— start of Source excerpt —

Hollister
– Local law enforcement officials have secured the state funding
they were looking for to help make San Benito County’s Rural County
Crime Task Force effective in combating the crime that has plagued
county farms in recent years.
Hollister – Local law enforcement officials have secured the state funding they were looking for to help make San Benito County’s Rural County Crime Task Force effective in combating the crime that has plagued county farms in recent years.

The San Benito County Rural Crime Task Force will collaborate with adjacent counties through their county sheriffs departments, other rural crime prevention programs and the county District Attorney’s office to prevent, track and prosecute rural crime. State Senator Jeff Denham, R-Merced, presented the San Benito County Rural Crimes Task Force, represented by Sheriff Curtis Hill and Sgt. Jeff Goodwin, with a $200,000 check Wednesday at Felice Farms in Hollister – a location where fuel and machinery have been stolen.

“It’s perfect for what we need here in San Benito County,” Hill said.

— end of Source excerpt —

# Required work:
In the article on San Benito County's rural crime funding, what purpose does the state money serve?

— start of Supplied material —

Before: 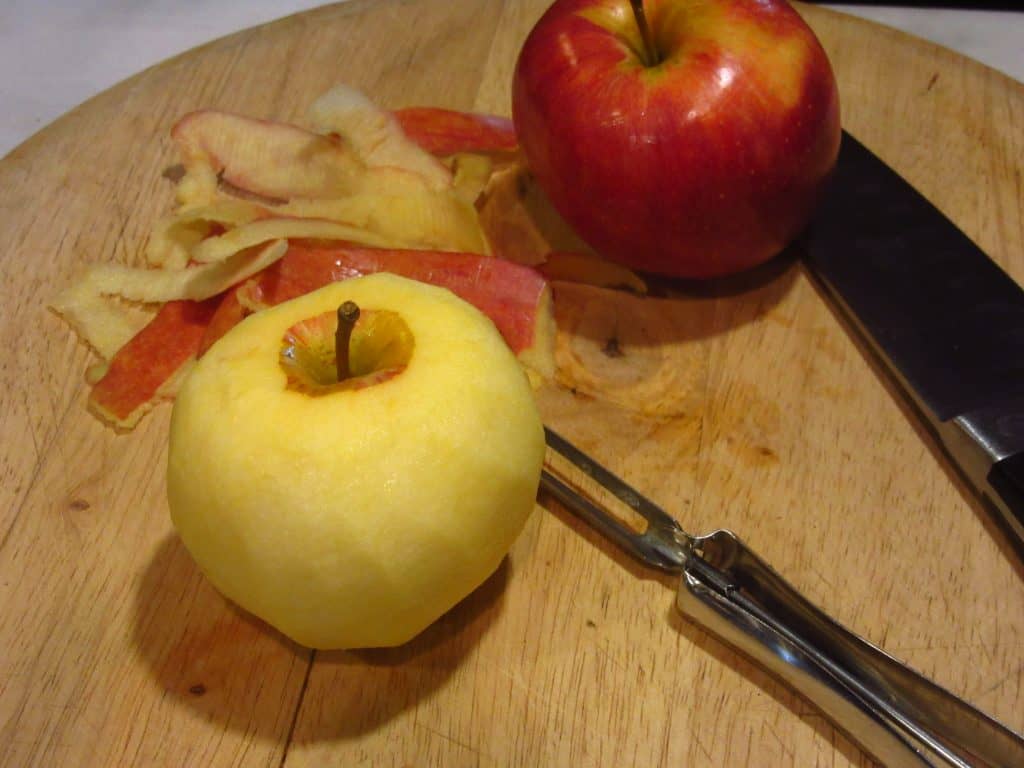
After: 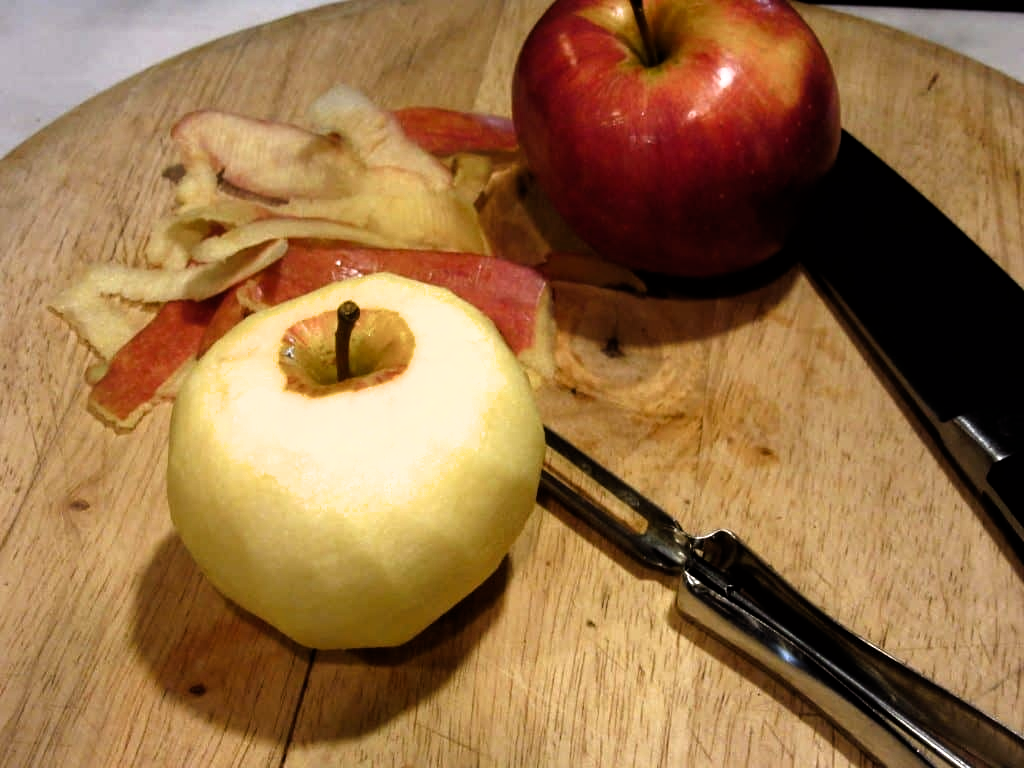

— end of Supplied material —

# Answer to this problem:
The state funding was secured to help make San Benito County's Rural County Crime Task Force effective in combating the crime that has plagued county farms in recent years.